====== Working data ======
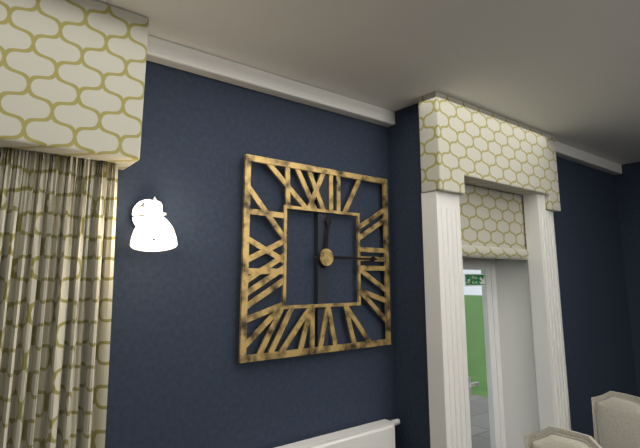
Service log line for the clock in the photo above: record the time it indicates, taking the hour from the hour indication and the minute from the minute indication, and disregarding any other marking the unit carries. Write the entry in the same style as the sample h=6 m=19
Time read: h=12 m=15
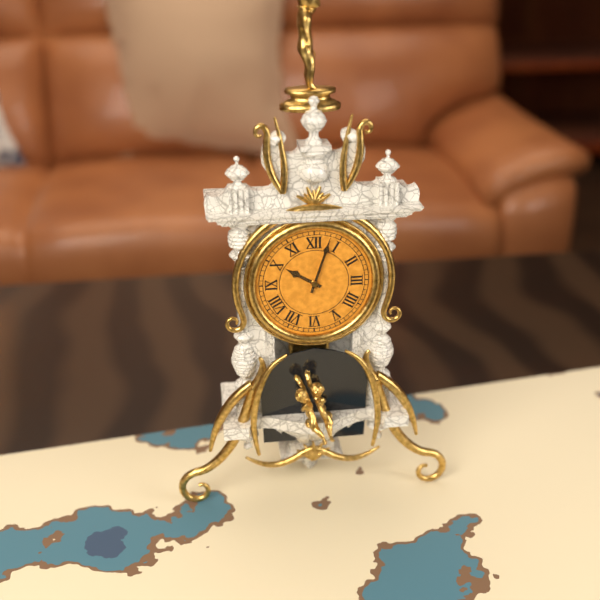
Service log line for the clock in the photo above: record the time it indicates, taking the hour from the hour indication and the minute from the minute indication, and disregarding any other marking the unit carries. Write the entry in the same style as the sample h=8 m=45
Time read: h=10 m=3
======
====== Working data ======
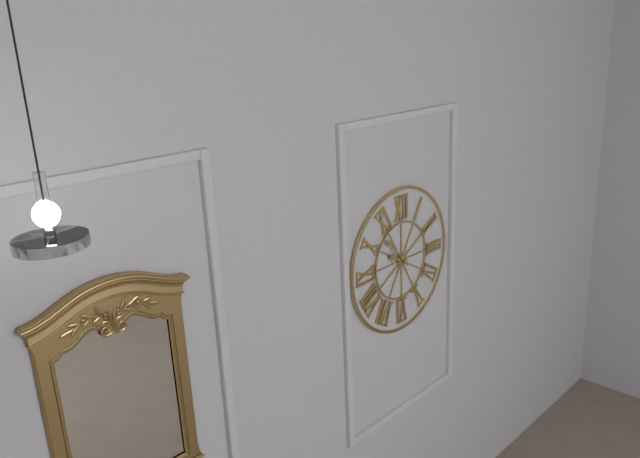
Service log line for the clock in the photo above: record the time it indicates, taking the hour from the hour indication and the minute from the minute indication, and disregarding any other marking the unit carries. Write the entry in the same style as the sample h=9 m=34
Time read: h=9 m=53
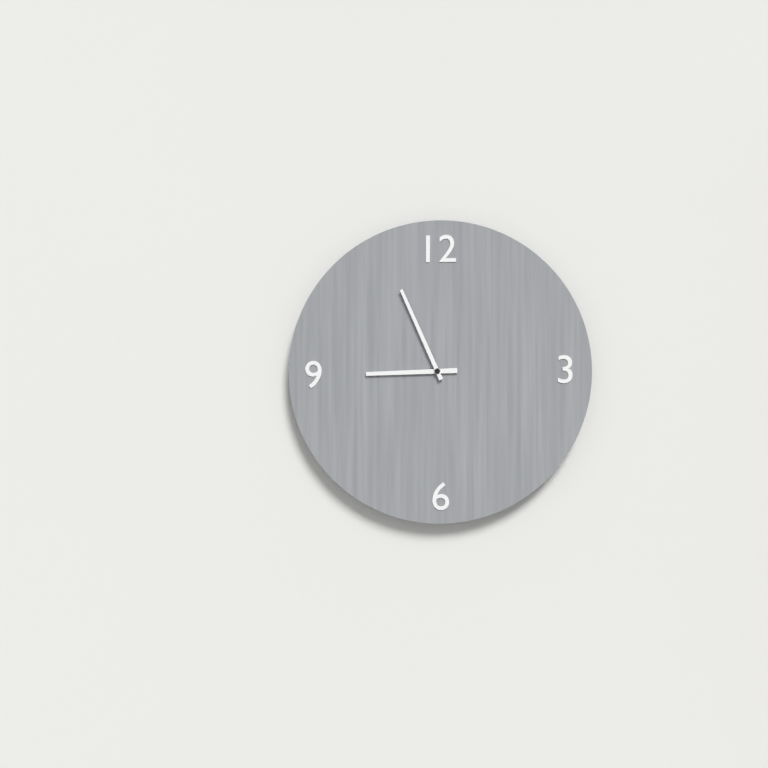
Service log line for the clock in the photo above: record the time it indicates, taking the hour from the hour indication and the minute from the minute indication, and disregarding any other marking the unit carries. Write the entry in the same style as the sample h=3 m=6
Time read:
======
### Goal of the exercise
Could you print, unchanged, the lines in the records above from the one containing "sample h=6 m=19" through the one containing "Time read: h=12 m=15", including both of those lines?

### Correct result
Service log line for the clock in the photo above: record the time it indicates, taking the hour from the hour indication and the minute from the minute indication, and disregarding any other marking the unit carries. Write the entry in the same style as the sample h=6 m=19
Time read: h=12 m=15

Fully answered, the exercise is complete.